How are profits won and lost? What investments should take priority? What strategies will bear financial fruit?
The answers to these questions, and more, vary depending on which of the five “archetypes” describes each individual fashion company, according to Deloitte.
“Apparel and discretionary retailers should seek to keep current with consumers and, importantly, understand which aspects of convenience their customers are willing to pay for so they can target their investments accordingly,” wrote the research team who compiled the consulting firm’s report, “A new formula for retail recovery and growth: The five paths to profitability.”
Deloitte defines the “technology trend-setter” as an established brand, omnichannel mass retailer, with value-driven customers and a traditional buy-and-sell model. The profit model is high-volume, targeted algorithmic advertising with white -abel products—generic products manufactured by third parties under different labels—and a diverse, efficient supply chain. Strategies for success include an emphasis on multichannel digital shopping, offering one-click order and subscription service, expansion of complementary services for one-stop shopping, establishing store-in-store model for adjacent brands and redefining returns processing such as one-click, prepaid and labeled.
Companies that can be classified as emerging threats are market-disrupting brands, direct to consumer, or attract price-sensitive customers with a minimal warehouse model. These businesses have a profit model based on scaling with limited infrastructure, vertically integrated supply chains, low cost to consumer, and highly targeted advertising. To succeed, these players can establish alliances to pursue omnichannel opportunities or shop-in-shop models, implement frictionless returns processes like home pickup, employ stripped-down showroom-style locations and use artificial intelligence to drive bundled pricing and loyalty programs.
“Brand loyalist” retailers have established their brand, and built an omnichannel empire with flagship stores, a devoted base of shoppers, a close cadre of distributors and important inventory hubs.
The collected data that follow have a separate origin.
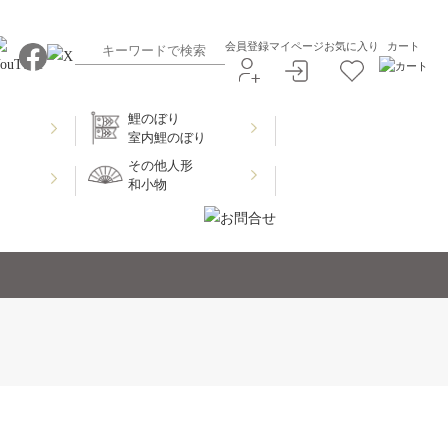
会員登録
マイページ
お気に入り
カート
鯉のぼり
室内鯉のぼり
その他人形
和小物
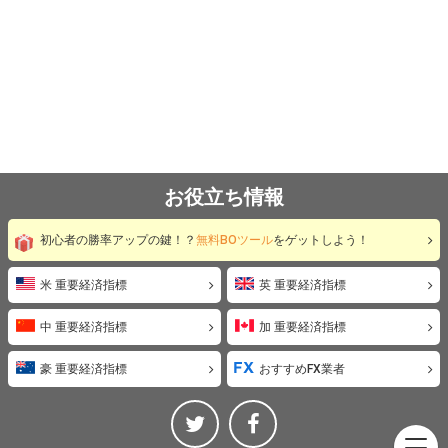
お役立ち情報
初心者の勝率アップの鍵！？
無料BOツール
をゲットしよう！
米 重要経済指標
英 重要経済指標
中 重要経済指標
加 重要経済指標
豪 重要経済指標
おすすめFX業者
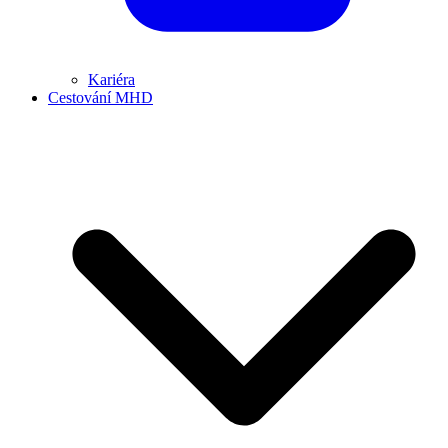
Kariéra
Cestování MHD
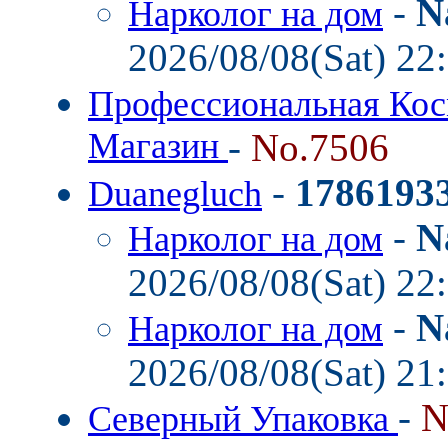
-
N
Нарколог на дом
2026/08/08(Sat) 22
Профессиональная Кос
Магазин
-
No.7506
-
1786193
Duanegluch
-
N
Нарколог на дом
2026/08/08(Sat) 22
-
N
Нарколог на дом
2026/08/08(Sat) 21
-
N
Северный Упаковка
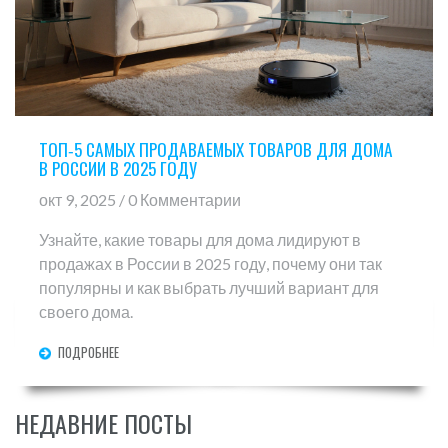
ТОП‑5 САМЫХ ПРОДАВАЕМЫХ ТОВАРОВ ДЛЯ ДОМА
В РОССИИ В 2025 ГОДУ
окт 9, 2025 / 0 Комментарии
Узнайте, какие товары для дома лидируют в
продажах в России в 2025 году, почему они так
популярны и как выбрать лучший вариант для
своего дома.
ПОДРОБНЕЕ
НЕДАВНИЕ ПОСТЫ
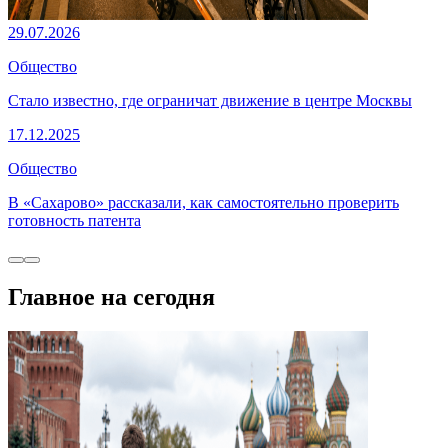
29.07.2026
Общество
Стало известно, где ограничат движение в центре Москвы
17.12.2025
Общество
В «Сахарово» рассказали, как самостоятельно проверить
готовность патента
Главное на сегодня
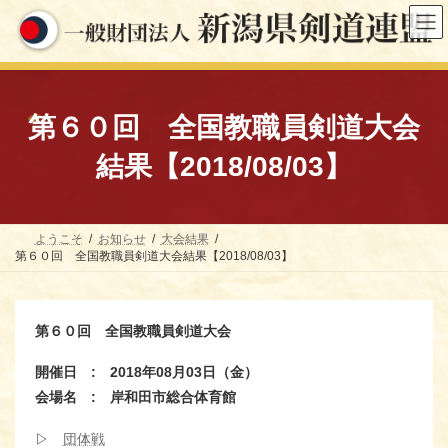
コ
ナ
ン
ビ
テ
ゲ
ン
ー
ツ
シ
へ
ョ
ス
ン
第６０回 全国教職員剣道大会
キ
に
ッ
移
結果【2018/08/03】
プ
動
ようこそ
お知らせ
大会結果
第６０回 全国教職員剣道大会結果【2018/08/03】
第６０回 全国教職員剣道大会
開催日 : 2018年08月03日（金）
会場名 : 岸和田市総合体育館
▷
団体戦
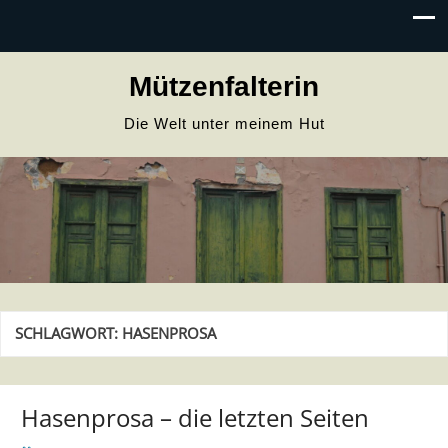
Mützenfalterin
Die Welt unter meinem Hut
SCHLAGWORT:
HASENPROSA
Hasenprosa – die letzten Seiten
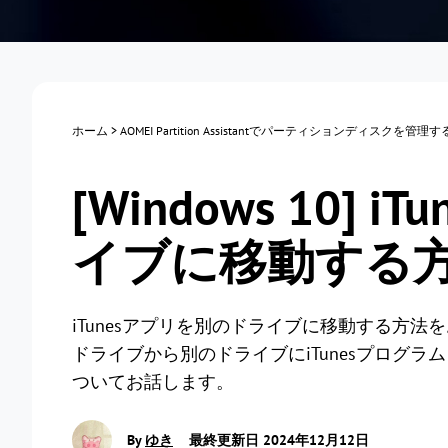
ホーム
>
AOMEI Partition Assistantでパーティションディスクを管理
[Windows 10]
イブに移動する
iTunesアプリを別のドライブに移動する方
ドライブから別のドライブにiTunesプログ
ついてお話します。
By
ゆき
最終更新日 2024年12月12日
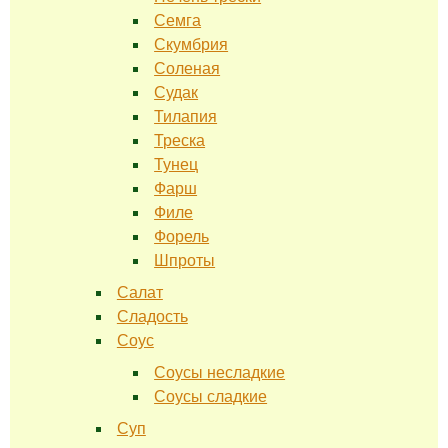
Семга
Скумбрия
Соленая
Судак
Тилапия
Треска
Тунец
Фарш
Филе
Форель
Шпроты
Салат
Сладость
Соус
Соусы несладкие
Соусы сладкие
Суп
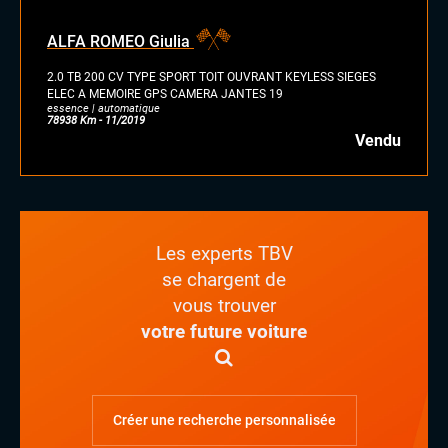
ALFA ROMEO Giulia
2.0 TB 200 CV TYPE SPORT TOIT OUVRANT KEYLESS SIEGES
ELEC A MEMOIRE GPS CAMERA JANTES 19
essence | automatique
78938 Km - 11/2019
Vendu
Les experts TBV
se chargent de
vous trouver
votre future voiture
Créer une recherche personnalisée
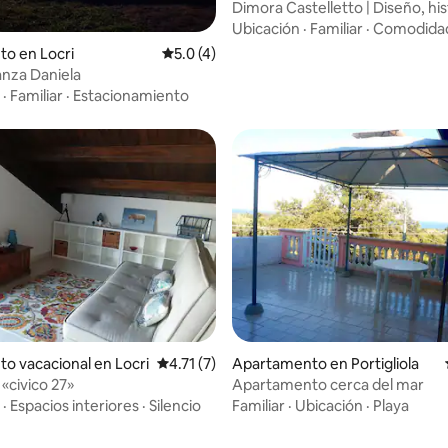
ojanni
Dimora Castelletto | Diseño, his
: 5.0 de 5, 20 reseñas
terrazas
Ubicación
·
Familiar
·
Comodida
to en Locri
Calificación promedio: 5.0 de 5, 4 reseñas
5.0 (4)
nza Daniela
·
Familiar
·
Estacionamiento
: 5.0 de 5, 12 reseñas
Apartamento en Portigliola
to vacacional en Locri
Calificación promedio: 4.71 de 5, 7 reseñas
4.71 (7)
Apartamento cerca del mar
 «civico 27»
Familiar
·
Ubicación
·
Playa
·
Espacios interiores
·
Silencio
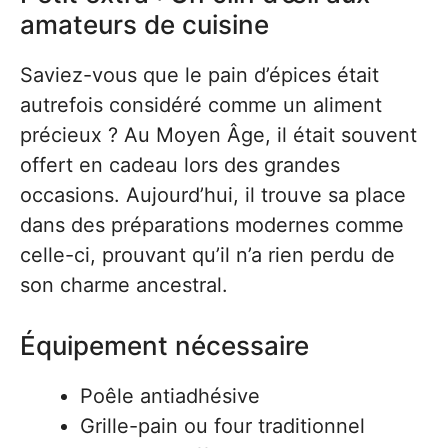
amateurs de cuisine
Saviez-vous que le pain d’épices était
autrefois considéré comme un aliment
précieux ? Au Moyen Âge, il était souvent
offert en cadeau lors des grandes
occasions. Aujourd’hui, il trouve sa place
dans des préparations modernes comme
celle-ci, prouvant qu’il n’a rien perdu de
son charme ancestral.
Équipement nécessaire
Poêle antiadhésive
Grille-pain ou four traditionnel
Their profit model hinges on high brand loyalty, high-quality mid-priced apparel, outsourced manufacturing and revenue growth through innovation. These companies can get ahead by figuring out their best stores and shutting down the rest, while launching experiential locations in important markets. Deloitte says brand loyalists should look into carving out in-store space at mass retailers, focus on maximizing direct-to-consumer digital sales, upgrade their digital platforms and adopt AI-driven loyalty programs.
The fast fashionista is an established, omnichannel player whose trend-obsessed shoppers drive high foot traffic. They make their profits through high volume, relying on a tightly integrated in-house, supply chain and cost-efficient production. Deloitte says fast fashionistas should shed their weaker stores, invest in e-commerce with in-store services such as virtual showrooms. They should offers consumers curated content after logging in or purchasing, and incorporate white-label basics to pad their margins.
Who is the “social-savvy” retailer? This non-established specialty player hawks higher-priced wares in a boutique-style format to loyal and social media-based consumers, earning its keep through premium pricing and service that enables them to steal market share from more mature rivals. These companies, Deloitte says, should consider partnerships with adjacent businesses such as athletic apparel and digital workout platforms, and personalize the customer’s experience whether digital or in stores. They should also create high-quality goods at aspirational, but attainable, price points, rationalize their boutique footprint with highly targeted locations and hone a social media- and influencer-focused marketing strategy.
Retailers that rethink and restructure stand a better chance of outpacing competitors, exceeding consumer expectations and emerging as leaders in the future apparel market, Deloitte says.